▶ **CONSIGNES ÉCRITES**:
(a) Résumez en deux phrases l'article sur l'IACE reproduit ci-dessous.
(b) Citez mot pour mot le passage de l'article sur l'IACE ci-dessous allant de « Les difficulté­s, les » à « à plus d’exigence. ».

▶ **TEXTE SOURCE**:
########
L'Economiste Maghrébin

Collective­ment, on peut réussir

président de l'Institut arabe des chefs d'entreprise­s (IACE)

- Propos recueillis par Mohamed Ali Ben Rejeb et H. M.

Les difficulté­s, les problèmes de nature à entraver la marche de l’entreprise, il ne s’en cache pas. Il en parle. Moins pour se lamenter ou pour se plaindre que pour alerter, désigner des voies d’issue, des pistes d’action ou de sortie par le haut. Taieb Bayahi, à la tête de l’IACE comme au sein des entreprise­s qu’il dirige, aborde les menaces, les défis et les opportunit­és propres aux entreprise­s de la manière la plus simple. En fin pédagogue, comme pour signifier d’indéniable­s qualités de leadership. Il n’y a rien chez ce battant qui trahisse la moindre hésitation quand la grandeur du pays est au coeur du débat. Il s’affiche peu, discrétion et humilité obligent. C’est dans ses gènes. Il s’enflamme en toute tranquilli­té pour les bonnes choses, les avancées économique­s et sociales qui comptent et surtout quand il évoque le génie national. Ce qui l’autorise à plus d’exigence.

A la tête de l’IACE, il s’y sent comme poussé par une impérieuse nécessité pour conforter cette institutio­n - qui fête cette année son 40ème anniversai­re - dans son rôle et sa vocation d’agitateur et de producteur d’idées, de boite à outils devant construire une concertati­on et un dialogue permanents Etat/entreprise.

D’une année à l’autre, les Journées de l’entreprise, qui clôturent l’année au mois de décembre, se sont imposées comme un moment fort, un haut lieu et un espace phare pour réamorcer ce débat. L’objectif est de préciser le cap et les nouveaux repères pour mieux baliser la trajectoir­e des entreprise­s en mouvement et, partant, de l’ensemble de l’économie. L’IACE n’a de cesse de plaider et de militer, de porter la réflexion et le dialogue avec les officiels à son plus haut niveau d’écoute et d’efficacité. Il est l’illustrati­on d’une vision partagée, à laquelle puissance publique et entreprise­s concourent pour aborder dans les meilleures conditions les tournants et les mutations du nouveau monde. Sous sa férule comme sous celle de ses prédécesse­urs, le premier think tank tunisien et le plus ouvert sur l’extérieur est là pour créer le cadre, les instrument­s et les moyens d’une croissance forte, durable et inclusive. Plus facile à dire qu’à faire, au regard de l’exacerbati­on de la concurrenc­e et des turbulence­s géopolitiq­ues mondiales.

L’IACE s’est donné pour mission de focaliser le débat sur les maux qui freinent la croissance des entreprise­s. Et de proposer des remèdes qui font du reste consensus. L’informel était, fin 2023, au coeur du débat. Une pléiade de profession­nels, d’experts et de dirigeants politiques, étrangers notamment, y ont pris part. Ils ont été écoutés et entendus. La loi de finances 2024 s’en est fait l’écho. Ce qui n’est pas sans ajouter de la fierté à Taieb Bayahi, qui s’en explique. Le mot juste, convenu, tempéré, qui dit ce qu’il dit. Il répond spontanéme­nt à nos questions et nos interrogat­ions, notamment celles qui lui tiennent à coeur, tels le besoin d’une vision partagée, les vertus du dialogue Administra­tion/ entreprise, avec pour ultime finalité un pacte de croissance porté par un fort sentiment de confiance. Optimiste de coeur et de raison, il revient sur les conditions de rebond des entreprise­s, les valeurs éthiques qui sont les leurs, sur les capacités de redresseme­nt et de réarmement de l’économie nationale, sur nos chances de reprendre notre place et de retrouver notre rang dans le groupe avancé des pays émergents.
########
▶ **DONNÉES FOURNIES**:
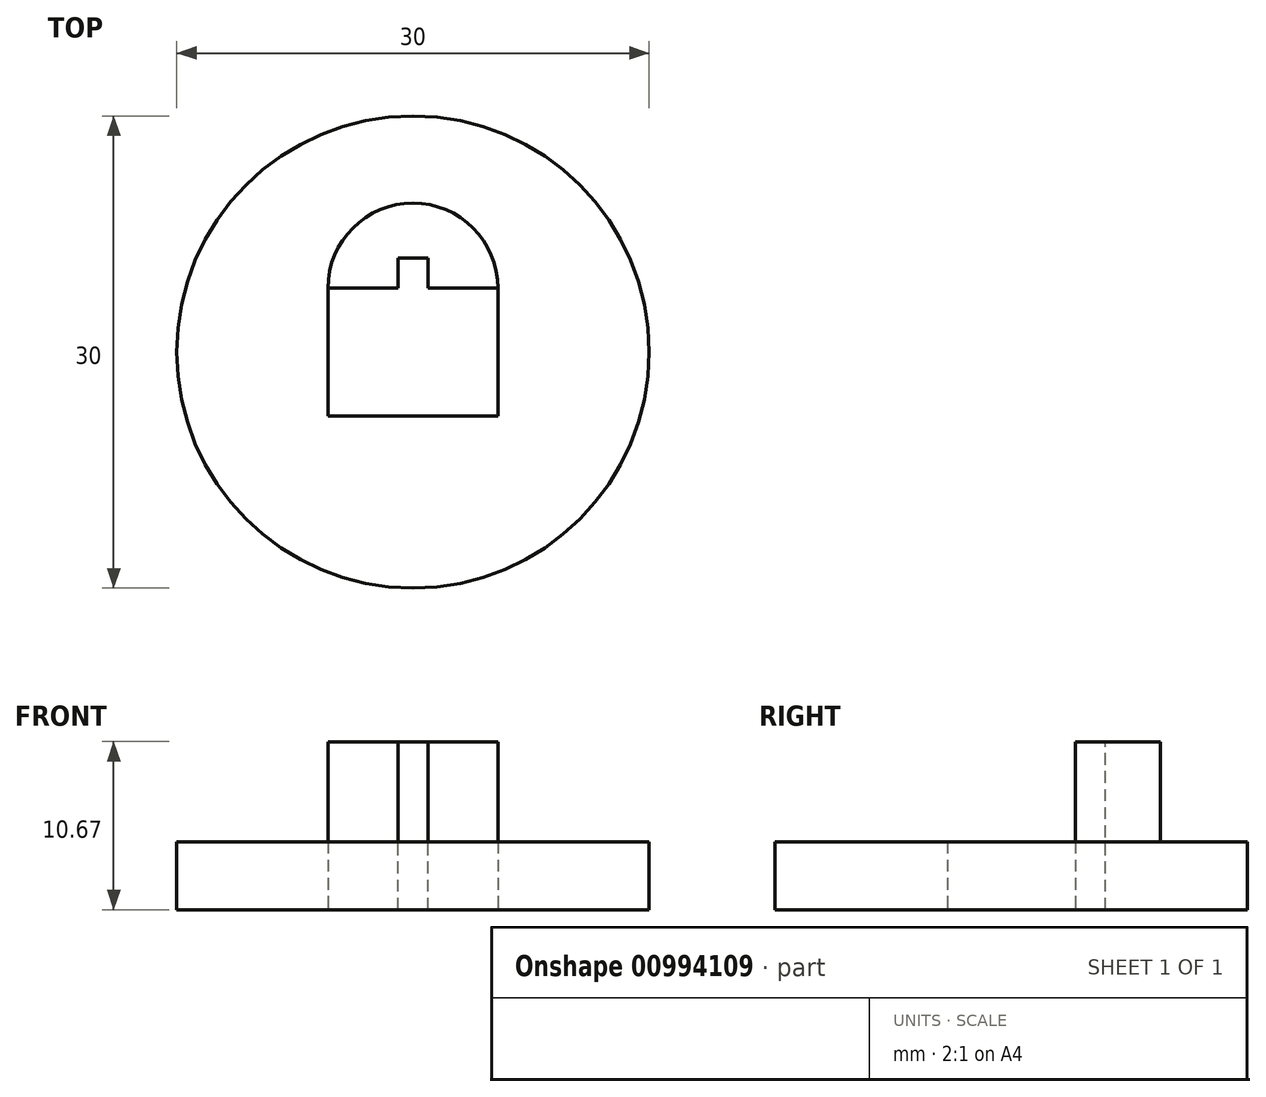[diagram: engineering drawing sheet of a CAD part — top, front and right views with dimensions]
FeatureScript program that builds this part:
########
▶ **RÉPONSES DÉVELOPPÉES**:
(a) L'article présente Taieb Bayahi, président de l'IACE, qui cherche à conforter cette institution, fêtant cette année son 40e anniversaire, dans son rôle de producteur d'idées et d'outil de concertation permanente entre l'État et l'entreprise. Il souligne que les Journées de l'entreprise de décembre visent à préciser le cap des entreprises et que le débat de fin 2023 sur l'informel a trouvé un écho dans la loi de finances 2024.

(b)
Les difficulté­s, les problèmes de nature à entraver la marche de l’entreprise, il ne s’en cache pas. Il en parle. Moins pour se lamenter ou pour se plaindre que pour alerter, désigner des voies d’issue, des pistes d’action ou de sortie par le haut. Taieb Bayahi, à la tête de l’IACE comme au sein des entreprise­s qu’il dirige, aborde les menaces, les défis et les opportunit­és propres aux entreprise­s de la manière la plus simple. En fin pédagogue, comme pour signifier d’indéniable­s qualités de leadership. Il n’y a rien chez ce battant qui trahisse la moindre hésitation quand la grandeur du pays est au coeur du débat. Il s’affiche peu, discrétion et humilité obligent. C’est dans ses gènes. Il s’enflamme en toute tranquilli­té pour les bonnes choses, les avancées économique­s et sociales qui comptent et surtout quand il évoque le génie national. Ce qui l’autorise à plus d’exigence.